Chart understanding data
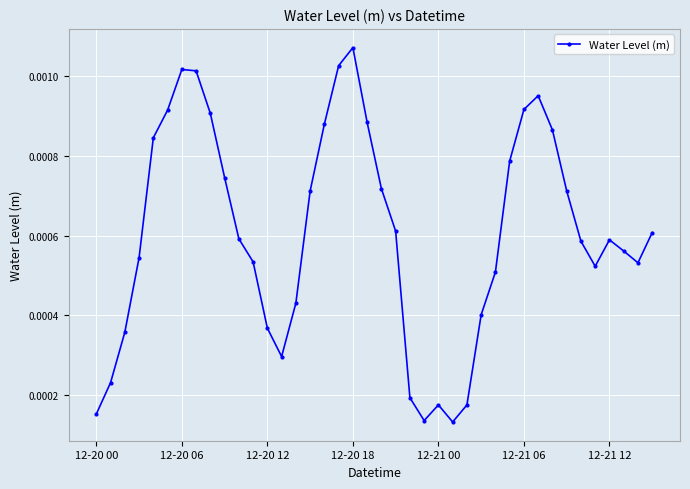

How many points are lower than both their immediate neighbors (excluding endpoints)?

5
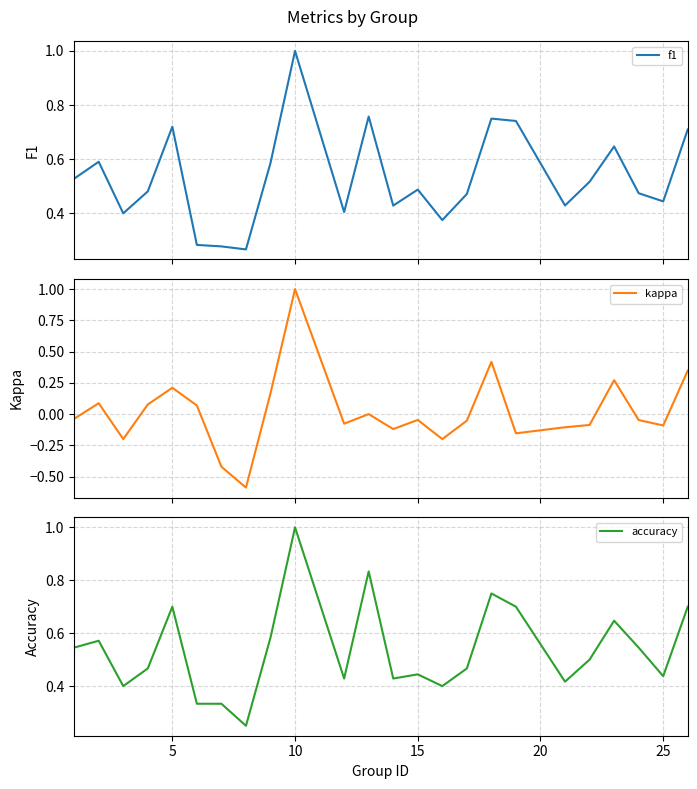

What is the sum of all accuracy values?

12.9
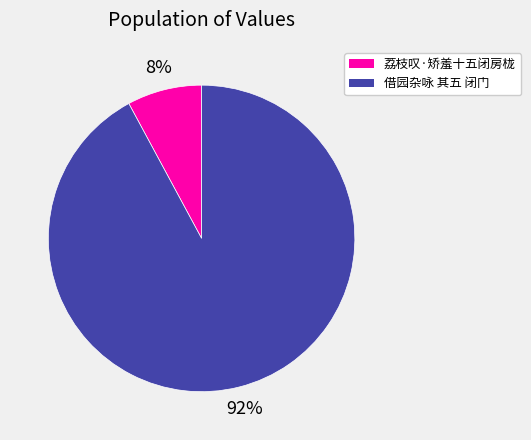

Count the number of slices in the pie.

2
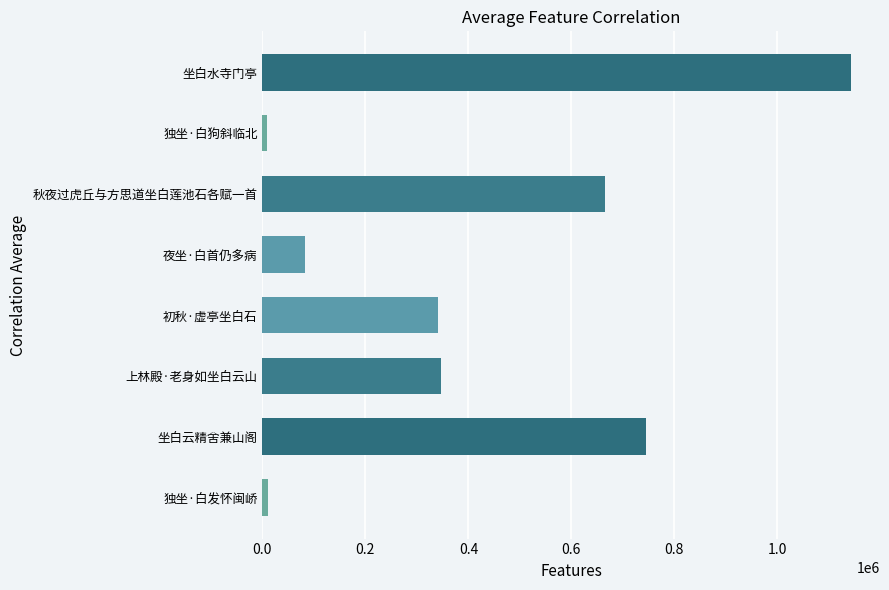

Between 独坐·白发怀闽峤 and 坐白云精舍兼山阁, which is larger?

坐白云精舍兼山阁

-- Your objective --
Return each line in the data above that contains the string "坐白云精舍兼山阁", treating case as significant.

-- Exercise response --
Between 独坐·白发怀闽峤 and 坐白云精舍兼山阁, which is larger?
坐白云精舍兼山阁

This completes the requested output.